Le quitó la chaqueta de piel mientras lo hacía pasar.

La prenda estaba caliente. Una chaqueta para protegerse de un frío que no hacía. Se fijó en los óvalos oscuros bajo las sisas de su camisa. Eso la hizo reprimir otro gesto.

Aprovechando que le daba la espalda para dejar la chaqueta en una silla, reajustó sus facciones. Cuando le dirigió de nuevo su máscara de niña traviesa, él la esperaba con una de inocencia, arrugada la frente y caído el grueso labio inferior.

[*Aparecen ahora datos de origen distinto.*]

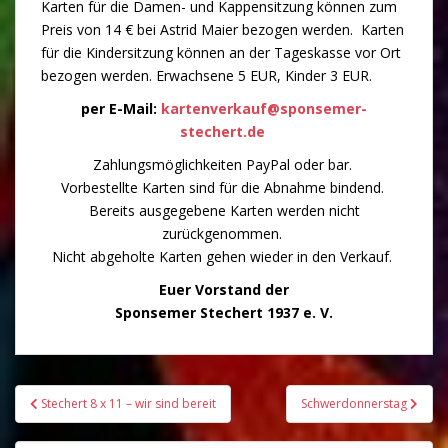
Karten für die Damen- und Kappensitzung können zum
Preis von 14 € bei Astrid Maier bezogen werden. Karten
für die Kindersitzung können an der Tageskasse vor Ort
bezogen werden. Erwachsene 5 EUR, Kinder 3 EUR.
per E-Mail:
kartenverkauf@sponsemer-
stechert.de
Zahlungsmöglichkeiten PayPal oder bar.
Vorbestellte Karten sind für die Abnahme bindend.
Bereits ausgegebene Karten werden nicht
zurückgenommen.
Nicht abgeholte Karten gehen wieder in den Verkauf.
Euer Vorstand der
Sponsemer Stechert 1937 e. V.
Beitragsnavigation
Stechert 8 x 11 – wir sind bereit
Schwerdonnerstag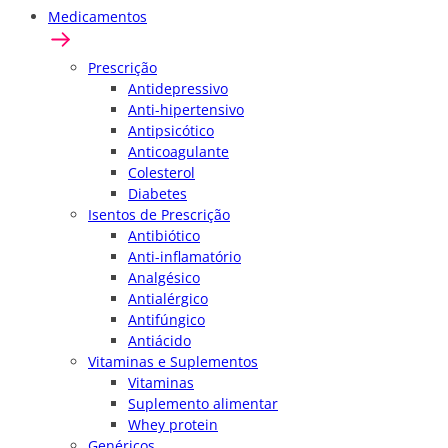
Medicamentos
Prescrição
Antidepressivo
Anti-hipertensivo
Antipsicótico
Anticoagulante
Colesterol
Diabetes
Isentos de Prescrição
Antibiótico
Anti-inflamatório
Analgésico
Antialérgico
Antifúngico
Antiácido
Vitaminas e Suplementos
Vitaminas
Suplemento alimentar
Whey protein
Genéricos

Lidia aspiró el olor acre de la camisa.

—En fin… —Se pasó un dedo por el borde del escote haciendo que asomara el encaje negro del negligé—. Me da un poco de vergüenza que me veas así.

Santiago no dijo nada.

—¿Qué te parece si me dejas un par de minutitos para que me arregle? No es mucho pedir, ¿verdad? ¿Tiene derecho a un par de minutitos, la chica que luego se va a intentar portar muy pero que muy bien?

—Pues claro.

—No te arrepentirás. —Le pasó el dedo ahora a él por el cuello de la camisa, por el vello pectoral ensortijado y por la pegajosa mejilla recién afeitada—. Y mientras yo… Bueno, antes de sentarnos a beber una copa y a relajarnos, supongo que tú también querrás estar más cómodo. ¿Te quitas esa ropa y te das una ducha? Tengo un albornoz que te irá perfecto, y además…

—Estoy bien así.

El dedo de Lidia se crispó. Antes de haber podido decir nada, Santiago levantó la palma en su dirección.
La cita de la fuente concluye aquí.